“Se pode chegar a Deus sem renunciar à própria cultura”
João Paulo II
Nos dias 05 a 10 deste mês de fevereiro estivemos reunidas: irmãs, noviças, aspirantes e uma leiga em São Gabriel da Cachoeira-AM, para o estudo e vivência da Teologia Índia, com assessoria do padre Justino Sarmento Rezende-SDB, indígena do povo Tuyuka, doutorando em antropologia social.
Iniciamos o encontro com muitas expectativas, trazendo presente as belezas culturais, a diversidade de povos e línguas presentes em nossas histórias de vida e da nossa congregação.

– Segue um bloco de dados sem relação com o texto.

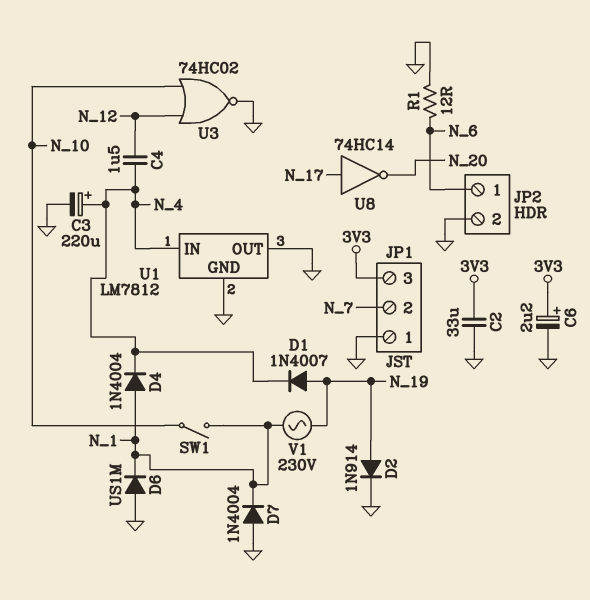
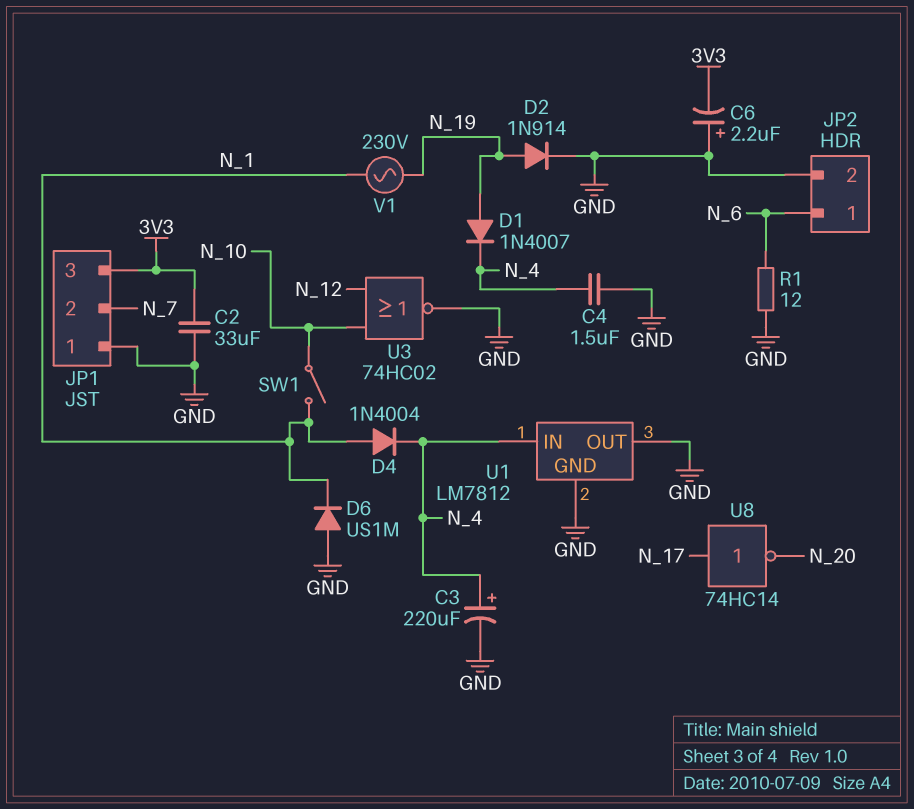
C4: 1.5uF (N_4, N_12) -> 1.5uF (GND, N_4)
C6: 2.2uF (plus 3V3, minus GND) -> 2.2uF (plus GND, minus 3V3)
D7: diode 1N4004 (A GND, K N_1) -> none

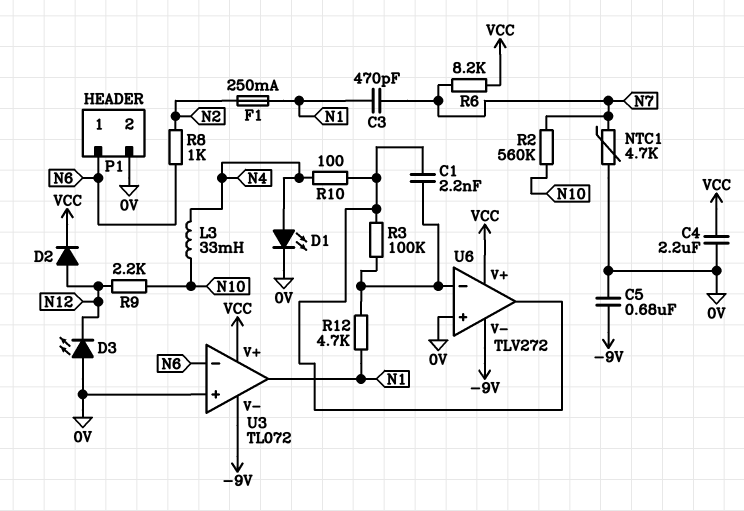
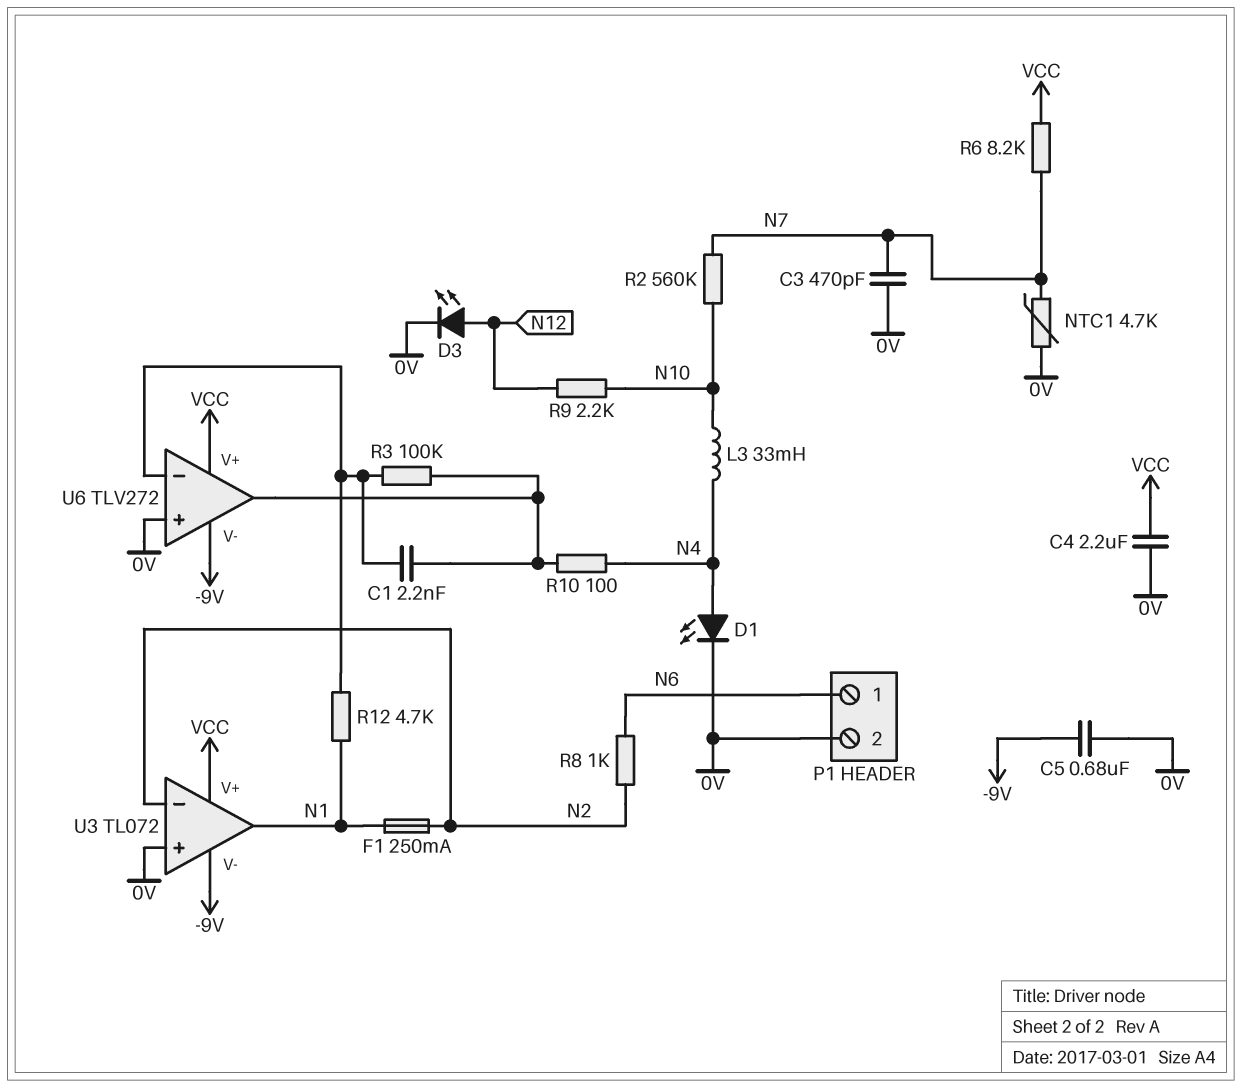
C3: 470pF (N1, N7) -> 470pF (0V, N7)
D2: diode (A N12, K VCC) -> none
D3: LED (A 0V, K N12) -> LED (A N12, K 0V)
U3 pin in-: N6 -> N2

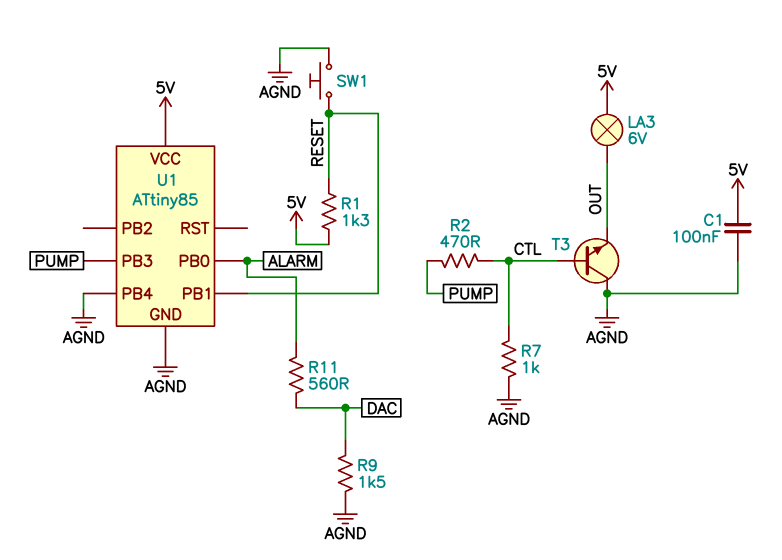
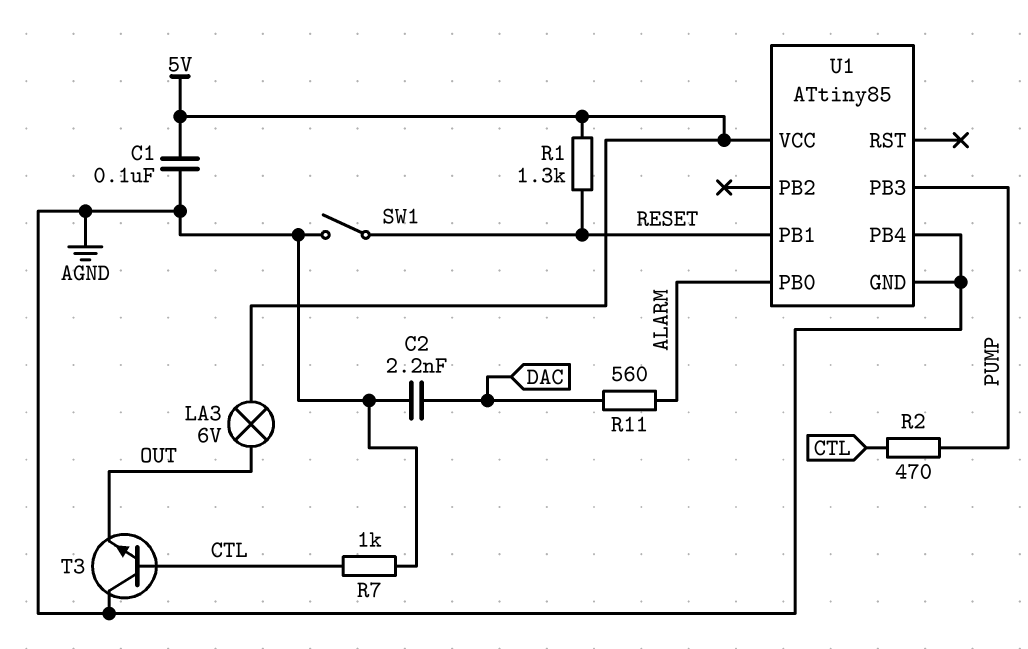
C2: none -> 2.2nF (AGND, DAC)
R9: 1.5k (AGND, DAC) -> none
SW1: button (AGND, RESET) -> switch (AGND, RESET)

Percebemos a importância da Teologia Índia no processo histórico dos povos indígenas que se expressam como autoafirmação, resistência e vitórias.
Dentro da dinâmica da Vida Religiosa Consagrada a Teologia Índia nos faz retornar ás Fontes originárias, tanto cultural como congregacional. Ajuda a compreender o nosso ser feminino, ventre gerador de vida a partir dos valores e riquezas culturais, a firmar raízes profundas e interagir com nossa espiritualidade francisclariana para bem viver e frutificar na vocação como mulheres consagradas. E assim, dentro da nossa essência feminina, ser flexíveis e abertas a ação da Divina Ruah, sensíveis à realidade onde estamos inseridas.
Somos convidadas a ser PONTE neste movimento de reorganização da congregação e no florescimento das vocações indígenas, negra, agricultoras, seringueiras, urbanas...
Este estudo trouxe esperanças de que é possível viver na diversidade cultural, cada uma com seus valores, dons, capacidades, o que enriquece a história, vida e missão na vida religiosa consagrada. Mas também nos ajudou a perceber os desafios no resgate de histórias dos nossos antepassados, retornar aos lugares sagrados e beber da Fonte para continuarmos firmes e alegres na missão, fazer registro de nossas ações, vivências místicas para assim termos o fio condutor de onde saímos e onde queremos chegar, isto é, projeto de vida para recriar o carisma e continuarmos fazendo história na congregação, o que nos exige também o aprofundamento da nossa espiritualidade francisclariana, carisma e vida consagrada.
O encerramento com a missa em língua Tukano-versão experimental foi um momento de alegria e de esperança, fortalecimento da cultura e de valores próprios do Rio Negro, contando com a partilha da Quinhapira, chibé, açaí e Kizaka - sabor de Angola, porque somos também uma diversidade, no diálogo intercultural.
Agradecemos todas as pessoas que estiveram em sintonia, de modo especial a Província Santa Teresa do Menino Jesus que nos proporcionou este momento de encontro, reflexão, diálogo, convivência, partilha de sabores e saberes com as irmãs, jovens, formandas e demais participantes.